**Task instructions**
Retype every line of the listing below without altering any word, spelling, or punctuation.

** Begin Task data **

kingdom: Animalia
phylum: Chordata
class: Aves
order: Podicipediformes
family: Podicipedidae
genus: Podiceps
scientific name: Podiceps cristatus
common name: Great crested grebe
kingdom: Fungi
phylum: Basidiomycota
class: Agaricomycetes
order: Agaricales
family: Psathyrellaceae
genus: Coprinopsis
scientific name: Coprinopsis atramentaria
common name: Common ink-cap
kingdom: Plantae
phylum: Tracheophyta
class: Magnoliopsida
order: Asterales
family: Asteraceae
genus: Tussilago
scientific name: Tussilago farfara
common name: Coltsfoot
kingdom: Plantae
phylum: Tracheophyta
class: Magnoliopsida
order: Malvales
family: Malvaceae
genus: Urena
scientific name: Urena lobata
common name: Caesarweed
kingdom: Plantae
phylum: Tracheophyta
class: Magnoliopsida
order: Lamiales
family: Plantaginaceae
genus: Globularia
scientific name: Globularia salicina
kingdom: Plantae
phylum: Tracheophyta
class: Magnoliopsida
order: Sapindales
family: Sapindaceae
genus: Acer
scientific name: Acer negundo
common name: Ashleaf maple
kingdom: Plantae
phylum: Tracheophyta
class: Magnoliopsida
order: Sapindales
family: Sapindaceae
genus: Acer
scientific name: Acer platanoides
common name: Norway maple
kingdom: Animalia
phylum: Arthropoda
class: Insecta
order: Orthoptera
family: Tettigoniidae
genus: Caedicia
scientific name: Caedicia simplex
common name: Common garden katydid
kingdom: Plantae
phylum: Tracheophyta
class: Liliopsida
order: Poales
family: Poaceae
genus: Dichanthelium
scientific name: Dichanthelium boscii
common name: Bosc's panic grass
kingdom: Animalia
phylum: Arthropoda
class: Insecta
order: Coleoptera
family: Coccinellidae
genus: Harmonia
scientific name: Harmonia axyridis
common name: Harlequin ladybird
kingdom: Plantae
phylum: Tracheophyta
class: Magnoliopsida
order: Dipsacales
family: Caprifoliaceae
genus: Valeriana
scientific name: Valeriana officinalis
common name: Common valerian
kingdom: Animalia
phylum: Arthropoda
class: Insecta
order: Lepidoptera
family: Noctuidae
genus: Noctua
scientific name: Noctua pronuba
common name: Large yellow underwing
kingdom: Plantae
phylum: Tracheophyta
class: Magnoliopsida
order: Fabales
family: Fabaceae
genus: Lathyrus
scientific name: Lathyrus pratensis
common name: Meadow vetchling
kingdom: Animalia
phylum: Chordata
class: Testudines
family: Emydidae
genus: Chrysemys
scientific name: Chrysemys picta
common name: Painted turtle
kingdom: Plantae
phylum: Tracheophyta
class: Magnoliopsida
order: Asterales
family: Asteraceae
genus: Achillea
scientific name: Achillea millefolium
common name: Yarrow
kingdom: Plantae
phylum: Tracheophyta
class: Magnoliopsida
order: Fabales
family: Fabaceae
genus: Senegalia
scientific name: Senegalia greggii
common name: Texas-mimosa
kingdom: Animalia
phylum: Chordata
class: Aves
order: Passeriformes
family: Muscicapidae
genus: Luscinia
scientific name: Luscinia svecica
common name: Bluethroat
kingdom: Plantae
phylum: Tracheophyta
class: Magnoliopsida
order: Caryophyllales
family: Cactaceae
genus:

** End Task data **

**Result below**
kingdom: Animalia
phylum: Chordata
class: Aves
order: Podicipediformes
family: Podicipedidae
genus: Podiceps
scientific name: Podiceps cristatus
common name: Great crested grebe
kingdom: Fungi
phylum: Basidiomycota
class: Agaricomycetes
order: Agaricales
family: Psathyrellaceae
genus: Coprinopsis
scientific name: Coprinopsis atramentaria
common name: Common ink-cap
kingdom: Plantae
phylum: Tracheophyta
class: Magnoliopsida
order: Asterales
family: Asteraceae
genus: Tussilago
scientific name: Tussilago farfara
common name: Coltsfoot
kingdom: Plantae
phylum: Tracheophyta
class: Magnoliopsida
order: Malvales
family: Malvaceae
genus: Urena
scientific name: Urena lobata
common name: Caesarweed
kingdom: Plantae
phylum: Tracheophyta
class: Magnoliopsida
order: Lamiales
family: Plantaginaceae
genus: Globularia
scientific name: Globularia salicina
kingdom: Plantae
phylum: Tracheophyta
class: Magnoliopsida
order: Sapindales
family: Sapindaceae
genus: Acer
scientific name: Acer negundo
common name: Ashleaf maple
kingdom: Plantae
phylum: Tracheophyta
class: Magnoliopsida
order: Sapindales
family: Sapindaceae
genus: Acer
scientific name: Acer platanoides
common name: Norway maple
kingdom: Animalia
phylum: Arthropoda
class: Insecta
order: Orthoptera
family: Tettigoniidae
genus: Caedicia
scientific name: Caedicia simplex
common name: Common garden katydid
kingdom: Plantae
phylum: Tracheophyta
class: Liliopsida
order: Poales
family: Poaceae
genus: Dichanthelium
scientific name: Dichanthelium boscii
common name: Bosc's panic grass
kingdom: Animalia
phylum: Arthropoda
class: Insecta
order: Coleoptera
family: Coccinellidae
genus: Harmonia
scientific name: Harmonia axyridis
common name: Harlequin ladybird
kingdom: Plantae
phylum: Tracheophyta
class: Magnoliopsida
order: Dipsacales
family: Caprifoliaceae
genus: Valeriana
scientific name: Valeriana officinalis
common name: Common valerian
kingdom: Animalia
phylum: Arthropoda
class: Insecta
order: Lepidoptera
family: Noctuidae
genus: Noctua
scientific name: Noctua pronuba
common name: Large yellow underwing
kingdom: Plantae
phylum: Tracheophyta
class: Magnoliopsida
order: Fabales
family: Fabaceae
genus: Lathyrus
scientific name: Lathyrus pratensis
common name: Meadow vetchling
kingdom: Animalia
phylum: Chordata
class: Testudines
family: Emydidae
genus: Chrysemys
scientific name: Chrysemys picta
common name: Painted turtle
kingdom: Plantae
phylum: Tracheophyta
class: Magnoliopsida
order: Asterales
family: Asteraceae
genus: Achillea
scientific name: Achillea millefolium
common name: Yarrow
kingdom: Plantae
phylum: Tracheophyta
class: Magnoliopsida
order: Fabales
family: Fabaceae
genus: Senegalia
scientific name: Senegalia greggii
common name: Texas-mimosa
kingdom: Animalia
phylum: Chordata
class: Aves
order: Passeriformes
family: Muscicapidae
genus: Luscinia
scientific name: Luscinia svecica
common name: Bluethroat
kingdom: Plantae
phylum: Tracheophyta
class: Magnoliopsida
order: Caryophyllales
family: Cactaceae
genus:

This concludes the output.